## Fonte
>>>>>

Realizada pelo professor Wanderley dos Santos, equipe do Bioplan foi publicada no jornal Biomass and Bioenergy
Um experimento coordenado pelo professor do Laboratório de Bioquímica de Plantas da Universidade Estadual de Maringá (Bioplan/UEM), Wanderley Dantas dos Santos, e pelo professor e coordenador do Laboratório de Fisiologia Ecológica da Universidade de São Paulo (Lafieco/USP), Marcos Buckeridge, conseguiu aumentar em até 120% a sacarificação do bagaço da cana-de-açúcar ao longo de 12 meses. A descoberta tem potencial baratear o custo da produção do etanol de segunda geração.
Financiado pelo Instituto Nacional de Ciência e Tecnologia (INCT) do Bioetanol, o artigo foi publicado no jornal Biomass and Bioenergy. O projeto recebeu recentemente apoio do Centro de Pesquisa para Inovação em Gases de Efeito Estufa (RCGI), sediado na Escola Politécnica da Universidade de São Paulo (Poli/USP), e financiado pela Fundação de Amparo à Pesquisa do Estado de São Paulo (Fapesp) em parceria com a Shell.
Com mais de uma década de estudos, o ponto de partida foi o estágio de pós-doutorado em Fisiologia Ecológica de Plantas que o professor do Bioplan desenvolveu na USP, sob supervisão de Buckeridge, entre 2007 e 2009. Os estudantes de doutorado Diego Gonzaga, Victor Hugo Salvador, Denis Freitas, Breno Joia e Dyoni Oliveira bem como os pesquisadores do Bioplan Rodrigo Constantin, Fabiano Rios, Rogério Marchiosi e Osvaldo Ferrarese-Filho (fundador do Bioplan) também assinam o artigo.

<<<<<

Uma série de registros
>>>>>

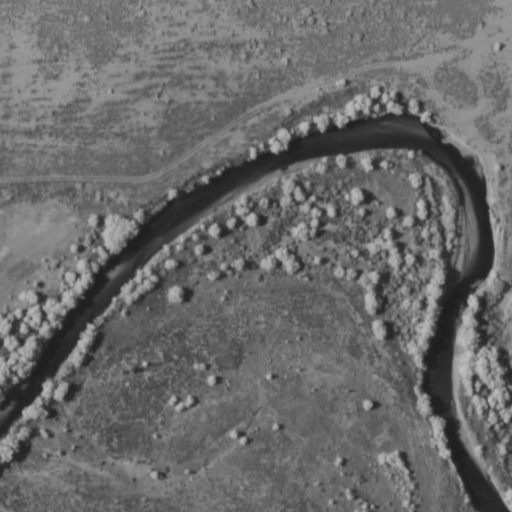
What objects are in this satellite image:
river: (362, 138)
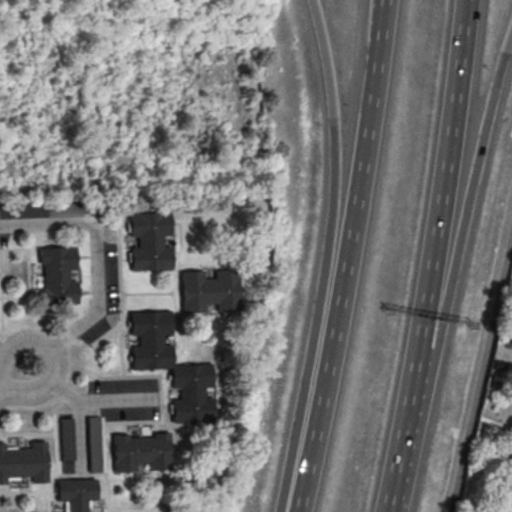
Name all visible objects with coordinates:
road: (327, 74)
building: (52, 210)
building: (1, 212)
road: (47, 226)
building: (148, 241)
building: (148, 242)
road: (436, 257)
road: (453, 268)
building: (57, 275)
building: (56, 276)
building: (207, 291)
building: (209, 291)
road: (96, 300)
road: (352, 331)
building: (168, 366)
building: (169, 366)
road: (482, 374)
road: (11, 390)
road: (62, 392)
road: (117, 402)
road: (25, 408)
building: (64, 438)
building: (63, 439)
road: (79, 439)
building: (93, 444)
building: (92, 445)
building: (139, 451)
building: (139, 452)
building: (510, 458)
building: (23, 463)
building: (511, 463)
building: (75, 492)
building: (74, 493)
building: (503, 498)
building: (506, 498)
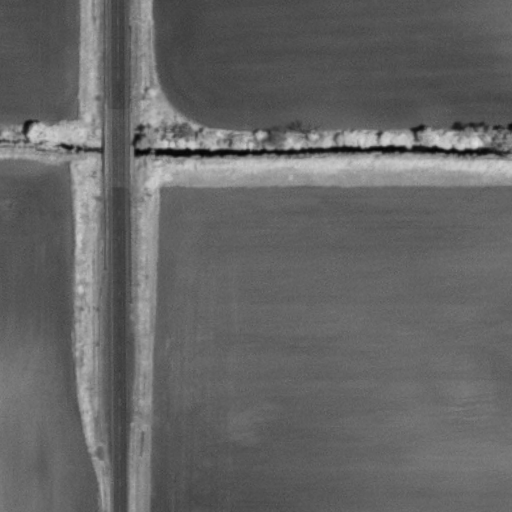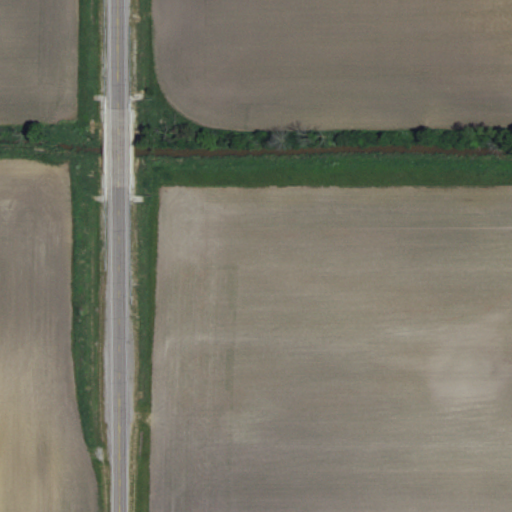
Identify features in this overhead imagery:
road: (112, 256)
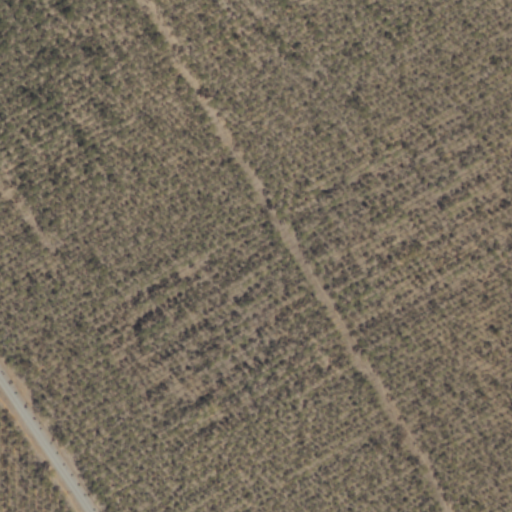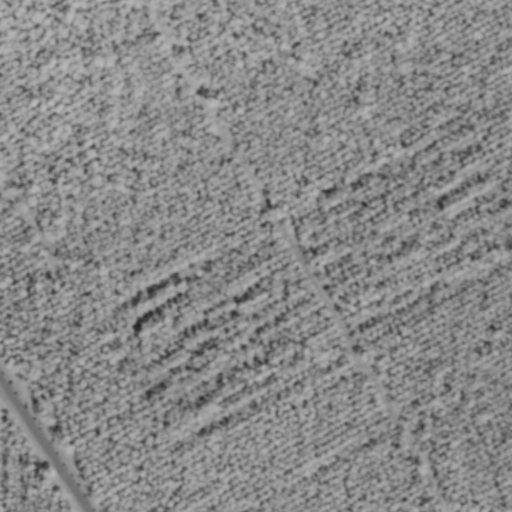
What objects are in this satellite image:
road: (48, 438)
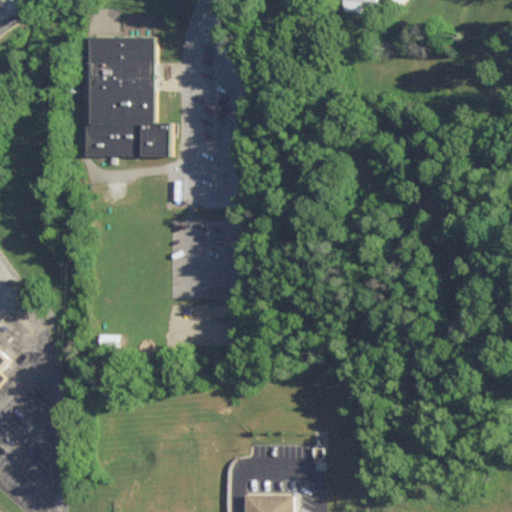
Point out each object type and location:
building: (405, 0)
road: (11, 1)
building: (355, 4)
road: (7, 6)
road: (211, 8)
building: (7, 22)
road: (191, 88)
road: (232, 95)
building: (130, 97)
road: (84, 139)
road: (203, 186)
building: (117, 335)
building: (7, 355)
building: (4, 357)
road: (69, 390)
road: (37, 434)
parking lot: (33, 438)
parking lot: (291, 456)
road: (289, 459)
road: (51, 476)
parking lot: (318, 496)
building: (282, 498)
building: (273, 501)
road: (63, 504)
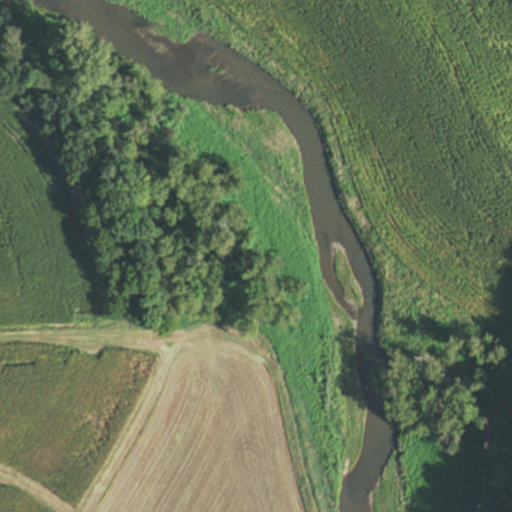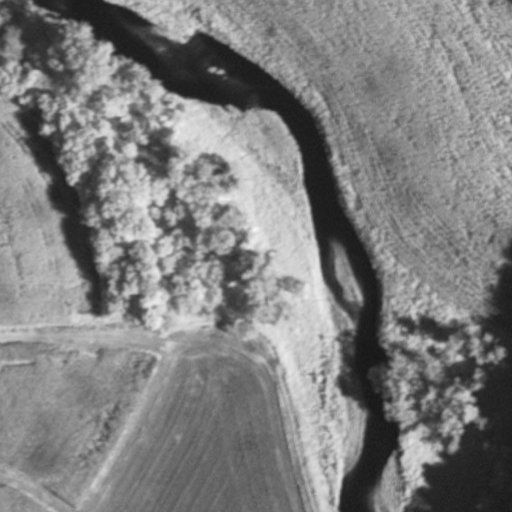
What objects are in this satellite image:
river: (314, 190)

<<<<<

## Objetivo do exercício
Reproduza sem alterações o trecho da reportagem sobre o bagaço da cana-de-açúcar que vai de "Com mais de" até "assinam o artigo.", incluindo este último. Os registros não têm nenhum papel nesta atividade.

## Resposta à tarefa
Com mais de uma década de estudos, o ponto de partida foi o estágio de pós-doutorado em Fisiologia Ecológica de Plantas que o professor do Bioplan desenvolveu na USP, sob supervisão de Buckeridge, entre 2007 e 2009. Os estudantes de doutorado Diego Gonzaga, Victor Hugo Salvador, Denis Freitas, Breno Joia e Dyoni Oliveira bem como os pesquisadores do Bioplan Rodrigo Constantin, Fabiano Rios, Rogério Marchiosi e Osvaldo Ferrarese-Filho (fundador do Bioplan) também assinam o artigo.